The December cover story of Today’s Hospitalist on admitting intracerebral hemorrhage (ICH) patients confirms a trend that I’m witnessing and find both inevitable and concerning: the ever-expanding scope of practice for many of us as hospitalists.
The degree of expansion varies widely depending on how available specialists are in a facility and how willing they are to consult and attend to patients. The bottom line, however, is that we see an ongoing exodus of medical staff from the hospital almost everywhere we go. Gastroenterologists are spending more time in the outpatient GI lab, while neurologists are reading sleep studies and EMGs rather than doing consults.
Nephrologists have outpatient dialysis centers, and neurosurgeons are spread thin among several hospitals. With Medicare eliminating the use of consultation billing codes, this trend stands to only get worse.
Holding the bag
That leaves hospitalists, most of who are employed by or contractually obligated to the hospital, as the supposed solution. For those of us on the front lines, however, that’s a frightening proposition. We see other specialists or administrators making inappropriate decisions as to what is safe to admit to the hospitalist service; sometimes, these decisions are made without the hospitalists’ collaboration.

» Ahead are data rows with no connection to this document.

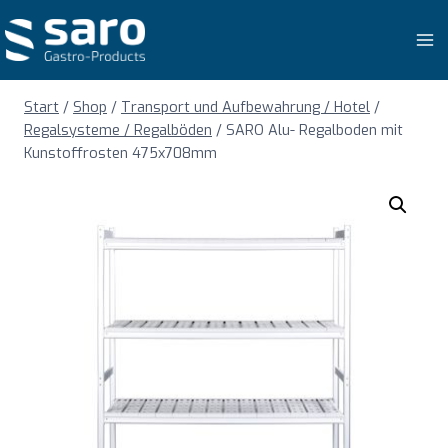
Zum
Inhalt
springen
Start
/
Shop
/
Transport und Aufbewahrung / Hotel
/
Regalsysteme / Regalböden
/
SARO Alu- Regalboden mit
Kunstoffrosten 475x708mm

That makes it all the more important for hospitalist leadership to engage the administration and medical staff on these issues and focus on what is right for the patient.
Be part of the solution
When it comes to these admissions, we’ll get much further with those discussions if the hospitalist program is willing to be a part of the solution, albeit not the whole solution. As December’s lead story pointed out, ICH patients almost always seem to be a bone of contention. In medical school and residency, these patients were all admitted to the neuro ICU, and the medical service was hardly involved at all. Now, in the absence of house staff, these patients are diverted to the hospitalist service–which is OK, with the right support mechanisms and appropriate education and training.
Rules of engagement
One approach that I have found successful is to lay down the “rules of engagement” for each specific diagnosis. When we finally got the neurosurgeons at one hospital to the table, many of the reasons why they were asking us to take over ICH admissions had to do with their needing to cover several hospitals and their inability to respond emergently to a request to admit a “non-surgical” bleed. I certainly understand their rationale, and I respect that they work long hours and need to be “fresh” for their time in the OR. Because we were willing to be part of the solution, we were able negotiate the following as it pertains to the care of these patients:
– The on-call neurosurgeon would speak to the ED physician and review the CT images remotely to decide if this was a non-surgical ICH. Any bleed requiring surgical intervention went directly to their service.
– If the ICH was deemed non-surgical, the hospitalist service would admit the patient–with the neurosurgeon making a consult within 12 hours.
– The neurosurgeon would round on the patient daily and would be available to speak to the family daily if needed.
– The neurosurgeon would not “sign off” until the hospitalist service agreed to that sign-off.
– The neurosurgeon would be available for a STAT, in-person evaluation at the request of the hospitalist if the patient’s condition changed.
Finding a middle ground
These simple guidelines enabled us to forge a stronger relationship with a specialty group that previously had been hard to work with. More importantly, it allowed us to provide patient care that was timely, efficient and safe, and it provided the justification we needed for additional staffing to grow the program. It’s amazing what a little “roundtable” discussion can do. I would suggest you take a similar approach if your program experiences some “creep of scope.”